Hopefully this post goes better..
So I am stuck on this feature of this program that will return the whole word where a certain keyword is specified.
ie - If I tell it to look for the word "I=" in the string "blah blah blah blah I=1mV blah blah etc?", that it returns the whole word where it is found, so in this case, it would return I=1mV.
I have tried a bunch of different approaches, such as,
text = "One of the values, I=1mV is used" print(re.split('I=', text))
However, this returns the same String without I in it, so it would return
['One of the values, ', '1mV is used']
If I try regex solutions, I run into the problem where the number could possibly be more then 1 digit, and so this bottom piece of code only works if the number is 1 digit. If I=10mV was that value, it would only return one, but if i have [/0-9] in twice, the code no longer works with only 1 value.
text = "One of the values, I=1mV is used" print(re.findall("I=[/0-9]", text)) ['I=1']
When I tried using re.match,
text = "One of the values, I=1mV is used" print(re.search("I=", text)) <_sre.SRE_Match object at 0x02408BF0>
What is a good way to retrieve the word (In this case, I want to retrieve I=1mV) and cut out the rest of the string?
A better way would be to split the text into words first:
>>> text = "One of the values, I=1mV is used" >>> words = text.split() >>> words ['One', 'of', 'the', 'values,', 'I=1mV', 'is', 'used']
And then filter the words to find the one you need:
>>> [w for w in words if 'I=' in w] ['I=1mV']

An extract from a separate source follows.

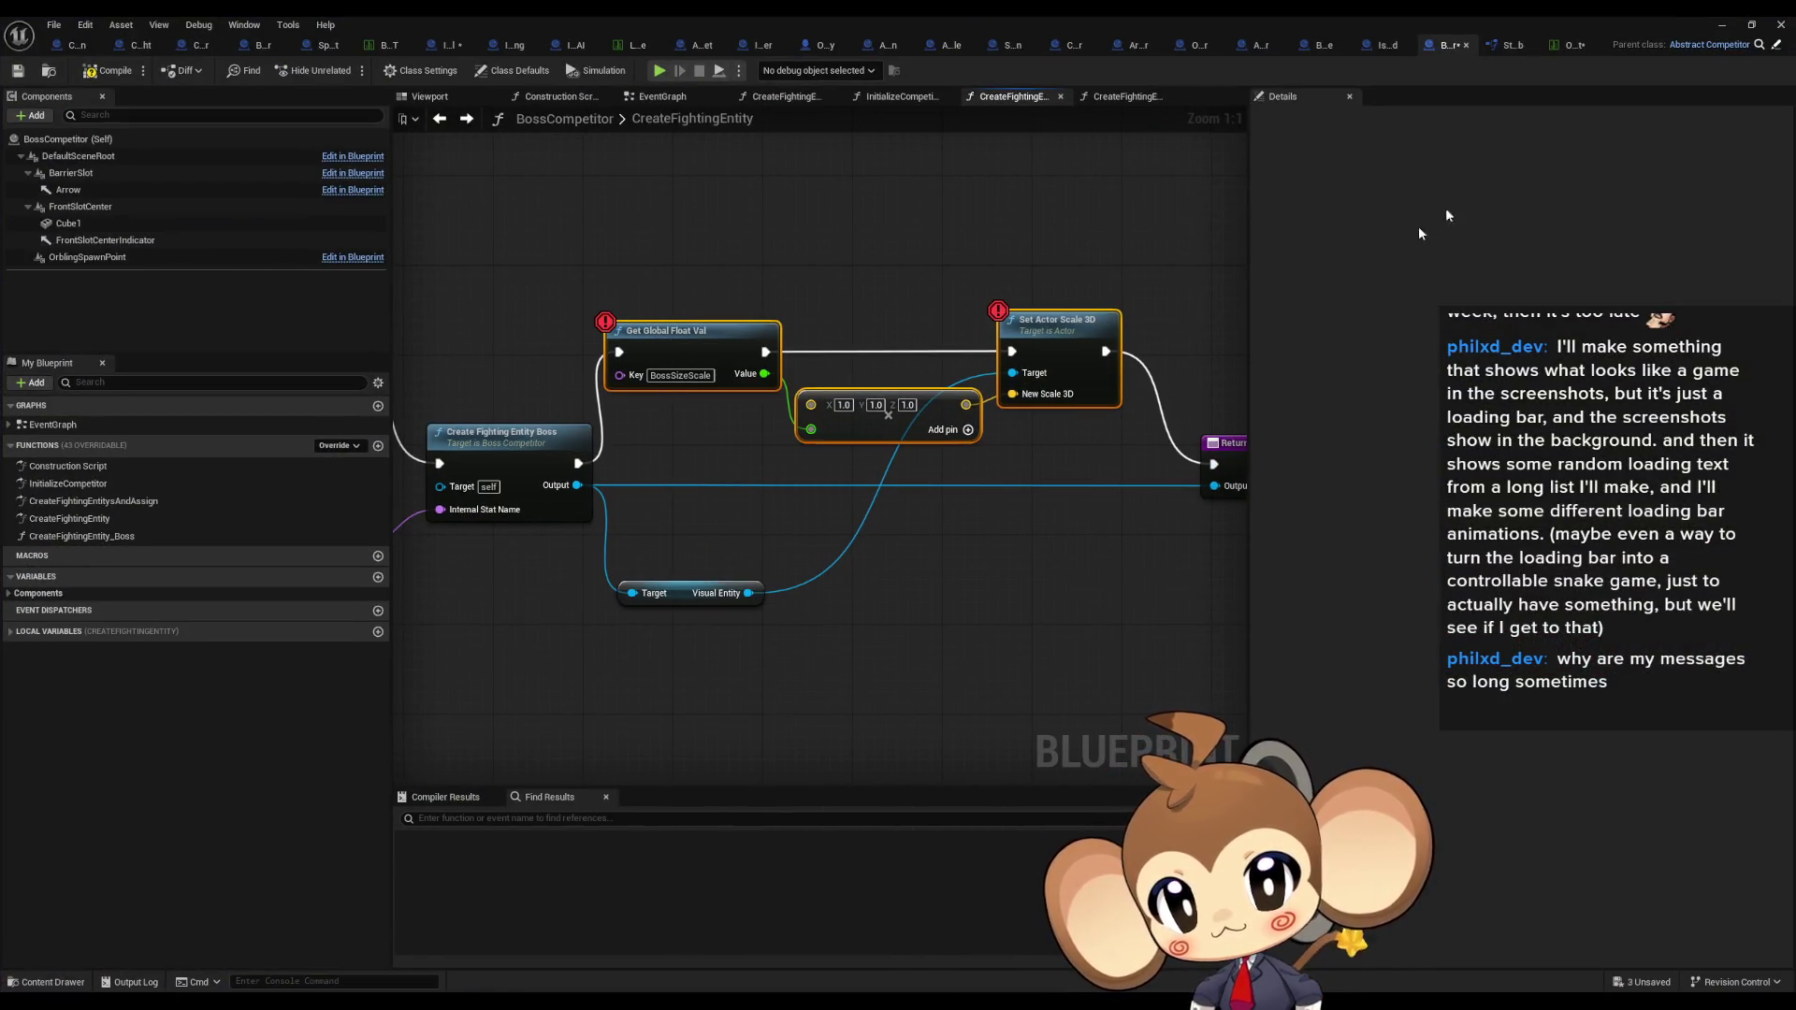
key(alt+p)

This returns a list of all words with
I= in them. We can then just take the first element found:
>>> [w for w in words if 'I=' in w] 'I=1mV'
Done! What we can do to clean this up a bit is to just look for the first match, rather then checking every word. We can use a generator expression for that:
>>> next(w for w in words if 'I=' in w) 'I=1mV'
Of course you could adapt the
if condition to fit your needs better, you could for example use
str.startswith() to check if the words starts with a certain string or
re.match() to check if the word matches a pattern.
For the record, your attempt to split the string in two halves, using
I= as the separator, was nearly correct. Instead of using
str.split(), which discards the separator, you could have used
str.partition(), which keeps it.
>>> my_text = "Loadflow current was I=30.63kA" >>> my_text.partition("I=") ('Loadflow current was ', 'I=', '30.63kA')
A more flexible and robust solution is to use a regular expression:
>>> import re >>> pattern = r""" ... I= # specific string "I=" ... \s* # Possible whitespace ... -? # possible minus sign ... \s* # possible whitespace ... \d+ # at least one digit ... (\.\d+)? # possible decimal part ... """ >>> m = re.search(pattern, my_text, re.VERBOSE) >>> m <_sre.SRE_Match object at 0x044CCFA0> >>> m.group() 'I=30.63'
This accounts for a lot more possibilities (negative numbers, integer or decimal numbers).
Note the use of:
a*- zero or more
a+- at least one
a?- "optional" - one or zero
re.VERBOSEflag) with comments - much easier to understand the pattern above than the non-verbose equivalent,
r"..."instead of plain strings
"..."- means that literal backslashes don't have to be escaped. Not required here because our pattern doesn't use backslashes, but one day you'll need to match
C:\Program Files\...and on that day you will need raw strings.
Exercise 1: How do you extend this so that it can match the unit as well? And how do you extend this so that it can match the unit as either
kA? Hint: "Alternation operator".
Exercise 2: How do you extend this so that it can match numbers in engineering notation, i.e. "1.00e3", or "-3.141e-4"?
import re text = "One of the values, I=1mV is used" l = (re.split('I=', text)) print str(l).split(' ') 
if you have more than one
I= do the above for each odd index in l sice 0 is the first one.
that is a good way since one can write "One of the values, I= 1mV is used" and I guess you want to get that I is 1mv.
BTW I is current and its units are Ampers and not Volts :)
With your re.findall attempt you would want to add a
+ which means one or more.
Here are some examples:
import re test = "This is a test with I=1mV, I=1.414mv, I=10mv and I=1.618mv." result = re.findall(r'I=[\d\.]+m[vV]', test) print(result) test = "One of the values, I=1mV is used" result = re.search(r'I=([\d\.]+m[vV])', test) print(result.group(1))
The first print is:
['I=1mV', 'I=1.414mv', 'I=10mv', 'I=1.618mv']
I've grouped everything other than
I= in the re.search example,
so the second print is:
incase you are interested in extracting that.